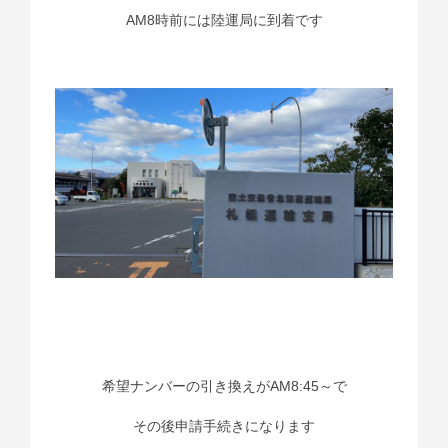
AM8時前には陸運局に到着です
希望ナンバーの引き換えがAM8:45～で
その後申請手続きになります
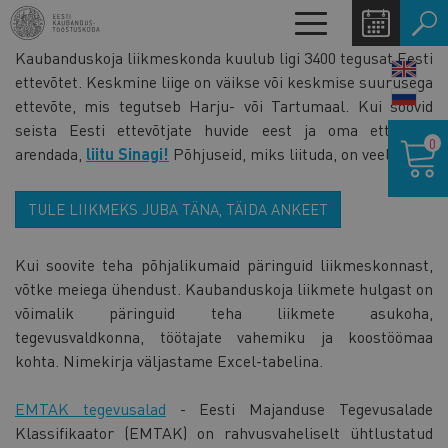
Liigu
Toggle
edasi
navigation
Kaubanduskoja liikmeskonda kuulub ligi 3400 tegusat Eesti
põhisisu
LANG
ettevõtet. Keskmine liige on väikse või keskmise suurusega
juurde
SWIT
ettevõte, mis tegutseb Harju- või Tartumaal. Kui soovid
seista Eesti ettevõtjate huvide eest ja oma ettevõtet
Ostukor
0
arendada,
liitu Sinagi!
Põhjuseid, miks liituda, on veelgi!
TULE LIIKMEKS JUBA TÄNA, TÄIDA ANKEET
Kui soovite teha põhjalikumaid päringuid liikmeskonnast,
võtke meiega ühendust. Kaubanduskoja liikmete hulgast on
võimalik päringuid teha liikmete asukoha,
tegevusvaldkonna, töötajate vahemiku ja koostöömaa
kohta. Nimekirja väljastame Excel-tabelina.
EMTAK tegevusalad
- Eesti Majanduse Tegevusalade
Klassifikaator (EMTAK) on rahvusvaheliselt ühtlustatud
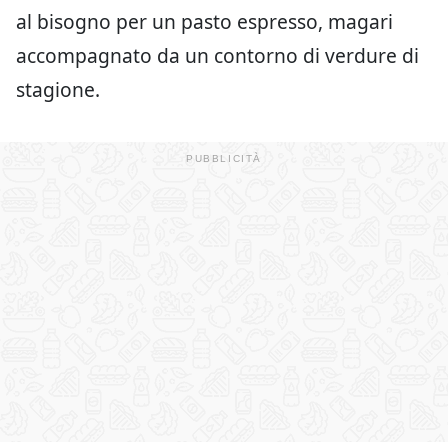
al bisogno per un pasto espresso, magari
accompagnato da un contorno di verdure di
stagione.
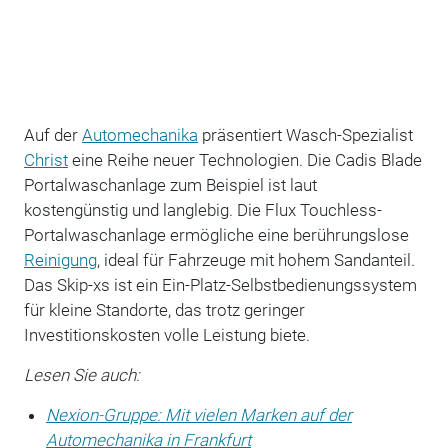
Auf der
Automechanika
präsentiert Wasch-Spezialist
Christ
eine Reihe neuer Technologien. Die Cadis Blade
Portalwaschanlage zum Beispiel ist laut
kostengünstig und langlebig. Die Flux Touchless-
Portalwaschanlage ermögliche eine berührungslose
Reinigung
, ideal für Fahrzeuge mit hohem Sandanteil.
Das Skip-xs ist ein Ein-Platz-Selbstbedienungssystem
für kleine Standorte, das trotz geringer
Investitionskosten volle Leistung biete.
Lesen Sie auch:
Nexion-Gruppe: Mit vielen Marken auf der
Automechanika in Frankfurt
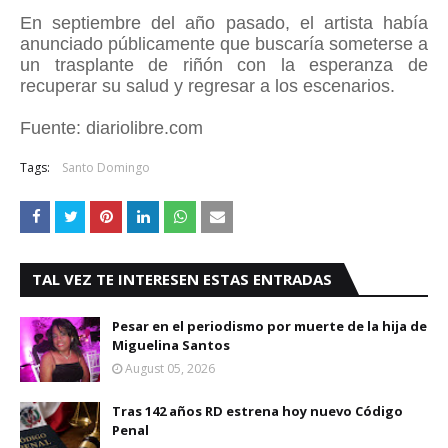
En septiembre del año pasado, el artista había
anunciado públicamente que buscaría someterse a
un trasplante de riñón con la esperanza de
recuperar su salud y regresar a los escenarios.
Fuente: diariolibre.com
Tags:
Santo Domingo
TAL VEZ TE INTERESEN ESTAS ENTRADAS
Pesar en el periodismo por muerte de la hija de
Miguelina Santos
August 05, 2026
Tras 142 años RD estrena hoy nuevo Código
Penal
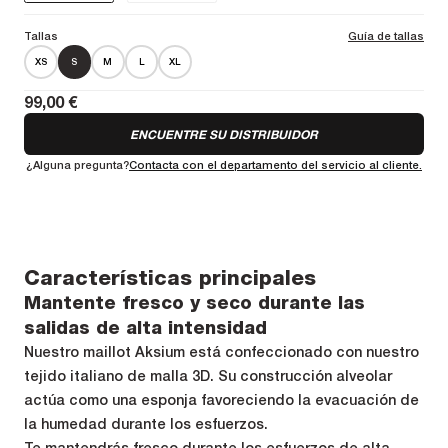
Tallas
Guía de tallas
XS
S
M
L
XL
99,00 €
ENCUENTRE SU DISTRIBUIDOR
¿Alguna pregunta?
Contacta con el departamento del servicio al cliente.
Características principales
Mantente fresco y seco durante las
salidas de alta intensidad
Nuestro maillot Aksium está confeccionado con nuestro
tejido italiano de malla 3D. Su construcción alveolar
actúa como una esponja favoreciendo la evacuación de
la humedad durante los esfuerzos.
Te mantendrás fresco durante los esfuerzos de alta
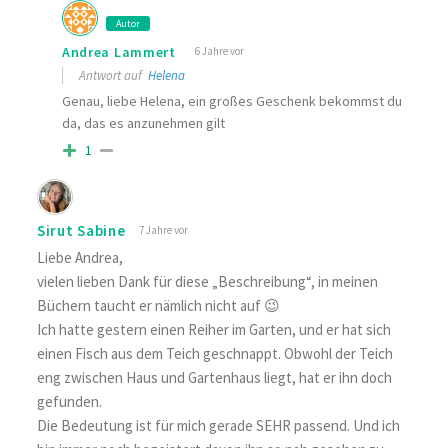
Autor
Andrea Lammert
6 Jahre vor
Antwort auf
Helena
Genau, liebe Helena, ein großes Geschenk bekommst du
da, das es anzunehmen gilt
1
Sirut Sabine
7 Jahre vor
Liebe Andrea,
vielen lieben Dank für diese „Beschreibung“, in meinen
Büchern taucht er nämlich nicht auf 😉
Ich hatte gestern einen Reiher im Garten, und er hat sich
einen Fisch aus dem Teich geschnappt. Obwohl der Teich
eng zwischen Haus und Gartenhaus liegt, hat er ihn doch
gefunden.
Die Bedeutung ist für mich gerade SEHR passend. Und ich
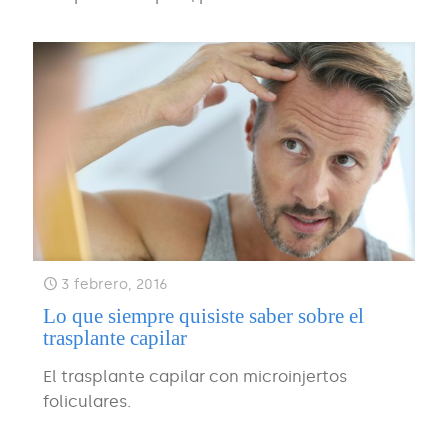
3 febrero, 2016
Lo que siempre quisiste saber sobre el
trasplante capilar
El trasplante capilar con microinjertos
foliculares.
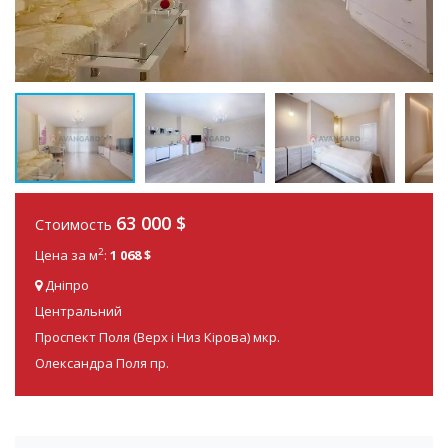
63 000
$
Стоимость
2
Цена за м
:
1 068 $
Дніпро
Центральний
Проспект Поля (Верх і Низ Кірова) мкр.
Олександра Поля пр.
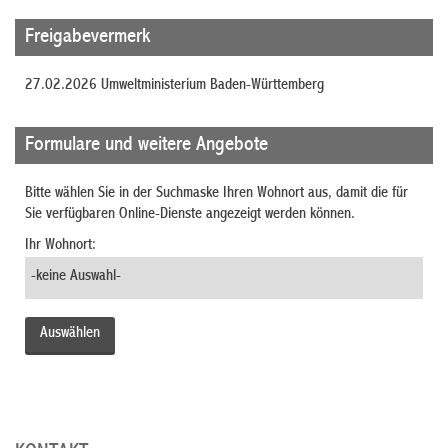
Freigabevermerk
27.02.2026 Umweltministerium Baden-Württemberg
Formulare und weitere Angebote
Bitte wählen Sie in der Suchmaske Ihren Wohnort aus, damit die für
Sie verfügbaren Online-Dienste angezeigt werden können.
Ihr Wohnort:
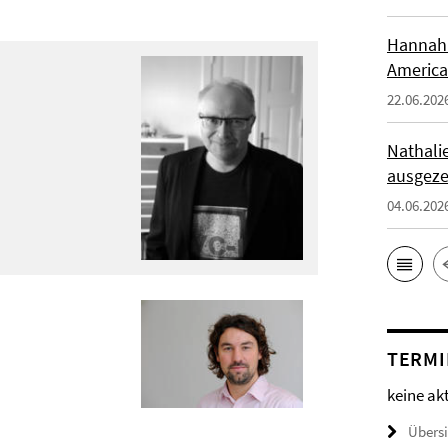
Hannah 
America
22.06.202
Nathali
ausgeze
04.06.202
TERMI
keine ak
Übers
........
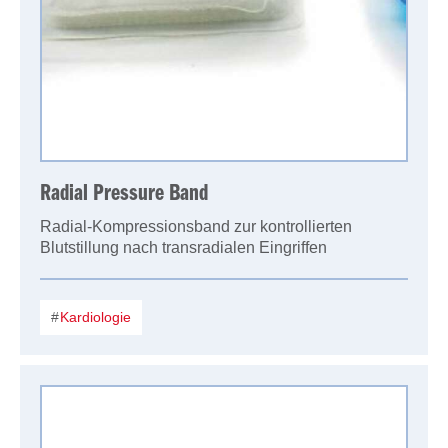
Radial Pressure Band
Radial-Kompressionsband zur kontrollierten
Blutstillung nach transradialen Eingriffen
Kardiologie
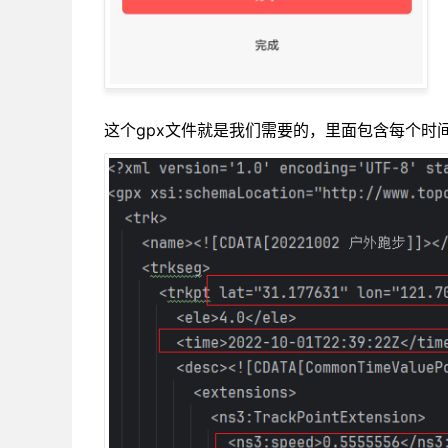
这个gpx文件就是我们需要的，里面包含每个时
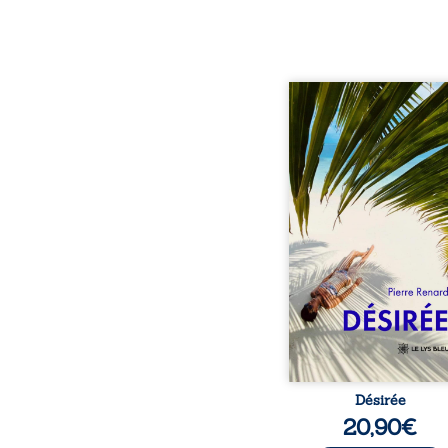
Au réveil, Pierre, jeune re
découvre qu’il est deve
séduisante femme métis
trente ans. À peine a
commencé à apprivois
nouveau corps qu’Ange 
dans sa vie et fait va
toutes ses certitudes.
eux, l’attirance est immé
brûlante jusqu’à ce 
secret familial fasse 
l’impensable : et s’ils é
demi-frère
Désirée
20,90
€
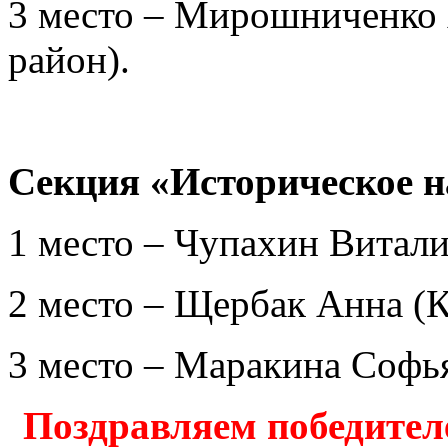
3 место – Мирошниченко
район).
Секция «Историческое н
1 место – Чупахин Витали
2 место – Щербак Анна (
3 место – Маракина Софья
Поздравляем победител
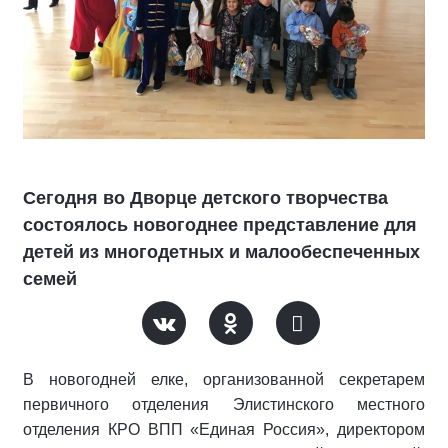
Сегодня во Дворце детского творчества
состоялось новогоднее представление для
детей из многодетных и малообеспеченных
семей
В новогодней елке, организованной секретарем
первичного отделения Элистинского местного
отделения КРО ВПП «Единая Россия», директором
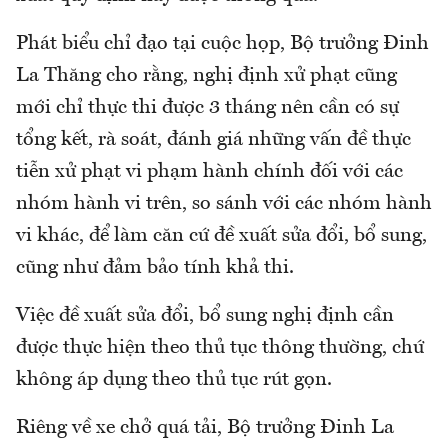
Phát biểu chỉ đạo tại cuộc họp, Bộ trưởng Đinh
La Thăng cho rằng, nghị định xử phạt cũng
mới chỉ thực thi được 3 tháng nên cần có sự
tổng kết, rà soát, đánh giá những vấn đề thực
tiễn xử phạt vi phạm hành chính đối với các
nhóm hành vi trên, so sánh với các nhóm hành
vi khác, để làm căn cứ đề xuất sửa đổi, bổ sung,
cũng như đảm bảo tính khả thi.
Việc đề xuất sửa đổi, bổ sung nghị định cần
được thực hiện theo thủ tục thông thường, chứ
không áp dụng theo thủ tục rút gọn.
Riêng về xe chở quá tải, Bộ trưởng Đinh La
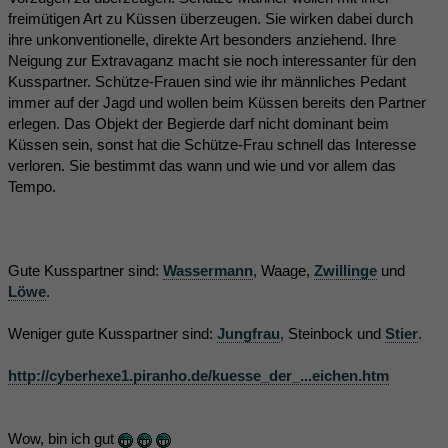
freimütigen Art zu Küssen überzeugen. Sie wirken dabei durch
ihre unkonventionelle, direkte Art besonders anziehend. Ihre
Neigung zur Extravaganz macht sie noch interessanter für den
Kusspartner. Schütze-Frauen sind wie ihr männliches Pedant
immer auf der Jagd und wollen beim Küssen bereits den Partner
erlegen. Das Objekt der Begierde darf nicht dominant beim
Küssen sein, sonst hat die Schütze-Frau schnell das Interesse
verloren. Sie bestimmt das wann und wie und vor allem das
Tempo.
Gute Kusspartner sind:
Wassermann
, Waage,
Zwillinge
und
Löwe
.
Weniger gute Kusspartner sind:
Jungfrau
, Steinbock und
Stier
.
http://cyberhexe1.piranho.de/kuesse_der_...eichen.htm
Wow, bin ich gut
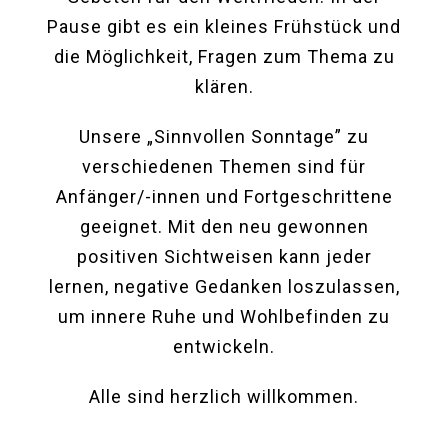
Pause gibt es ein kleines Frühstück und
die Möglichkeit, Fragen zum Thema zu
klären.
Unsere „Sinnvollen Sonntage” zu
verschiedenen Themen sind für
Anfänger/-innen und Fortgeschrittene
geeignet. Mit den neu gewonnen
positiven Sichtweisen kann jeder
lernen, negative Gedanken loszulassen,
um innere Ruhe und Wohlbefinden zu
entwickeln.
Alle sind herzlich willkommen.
........
» Work order
The answer is each line from the entries above in which the word "sung" occurs.

» Output of the exercise
vi khác, để làm căn cứ đề xuất sửa đổi, bổ sung,
Việc đề xuất sửa đổi, bổ sung nghị định cần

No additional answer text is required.